# 7-8 Samples and Populations - Concepts and Explanations

## The Process of Statistical Investigation

This process involves posing questions, collecting data, analyzing distributions, and interpreting analysis in light of the questions. It also involves considering whether to collect new data or use existing data. Finally, the results are communicated.

### Example

Students refine their ideas about asking questions and collecting data. The questions must be clear, and the samples of data must be unbiased. For example, if a survey asks about the number of movies watched during a particular time frame, the definition of “movie” must be clarified. Also, if the sample is intended to be representative of a greater population, it must be free of bias. The method of collecting data, therefore, is important.

## Exploring the Concept of Sampling

Sampling is used to draw conclusions about a whole population by analyzing only a part of it. Collecting data on the entire population may be difficult because of cost or the size of the population. Statisticians try to obtain a representative sample by selecting the sample at random. Sample size is also important.

### Example

A *random sample* is one in which every member of a population is equally likely to be chosen. A representative sample is one whose characteristics accurately reflect those of the larger population. For example, when determining the typical number of movies students watch, you can number each student in the population and then choose numbers at random. Sampling methods that are not random, such as surveying a movie club, are less likely to be representative.
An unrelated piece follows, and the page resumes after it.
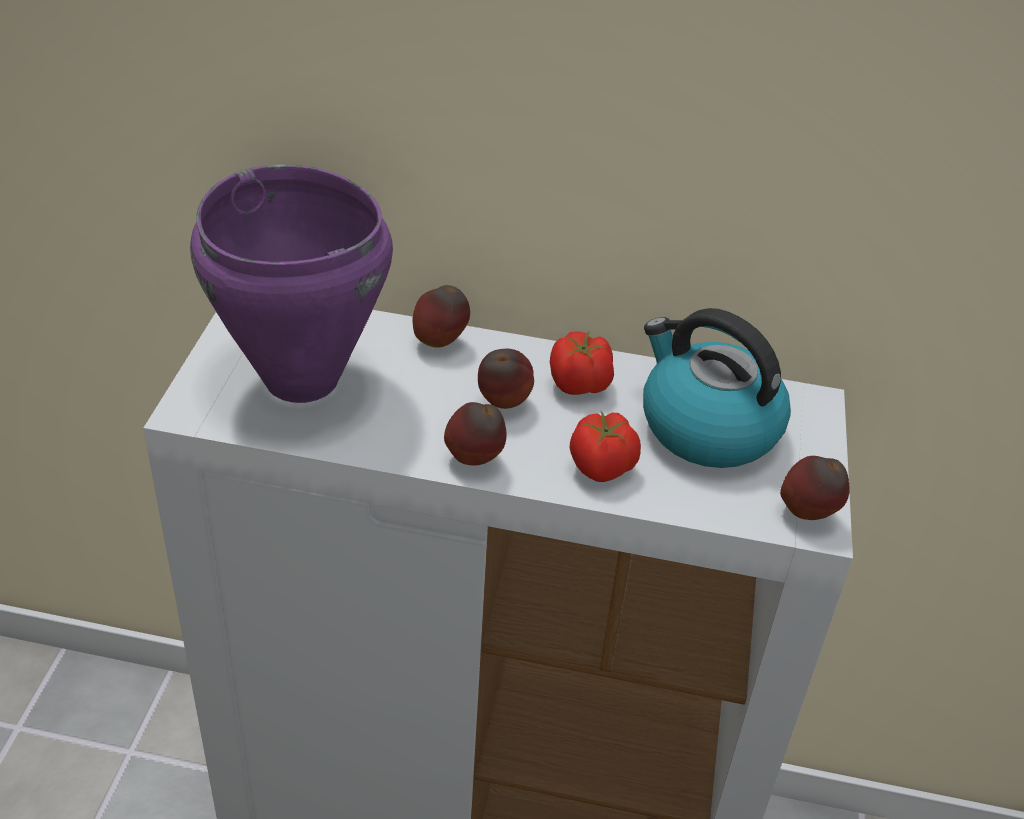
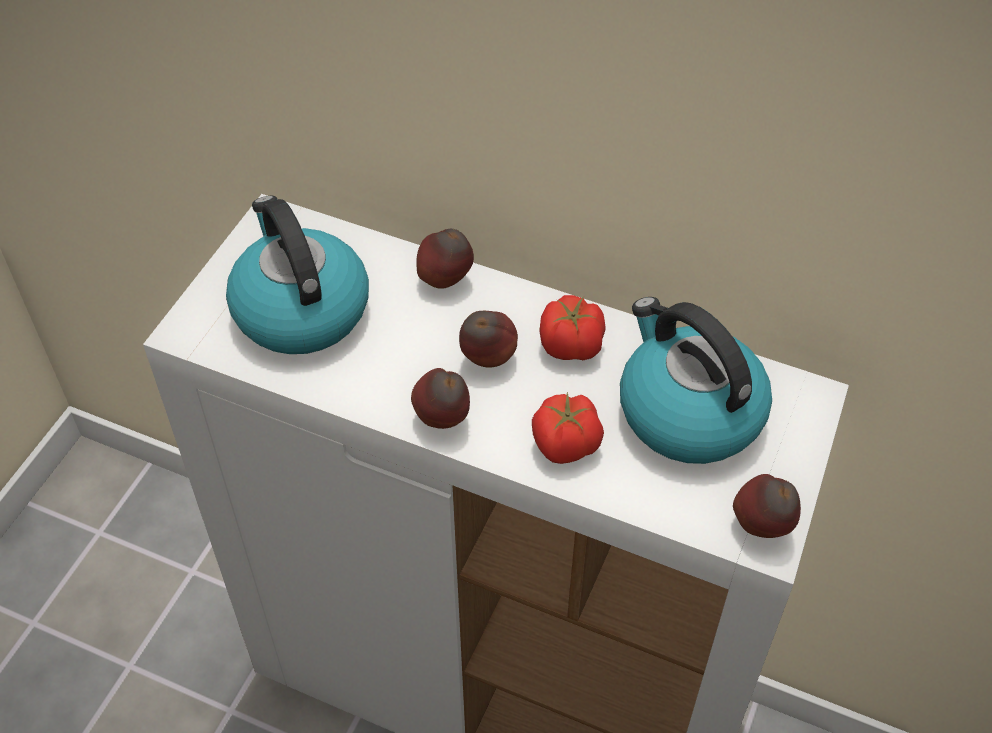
camera: 15 degrees right, 10 degrees up
(301, 380) = (299, 309): purple cooking pot -> kettle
## Making Sense of Data with Data Objects

Statisticians use representations or statistics to analyze data. This involves displaying data, reading graphs, and calculating measures of central tendency and measures of spread.

**Line Plots (Dot Plots):** Each item is represented by an "x" (or a dot) above a number line.

**Histogram:** The size of the bar over each interval shows the frequency of data values in that interval; frequencies may be displayed as counts or percentages.

**Ordered-Value Bar Graph:** Each case is represented by a separate bar. The length of each bar corresponds to the magnitude or value of the case. The bars are ordered from least to greatest or greatest to least.

**Frequency Bar Graph:** A bar’s height is not the value of an individual case, but rather the number (frequency) of cases that have that value.

**Box-and-Whisker Plot:** Box plots group data into quartiles to make the data easier to analyze or to compare with other sets of data. They display symmetry or skewness of data.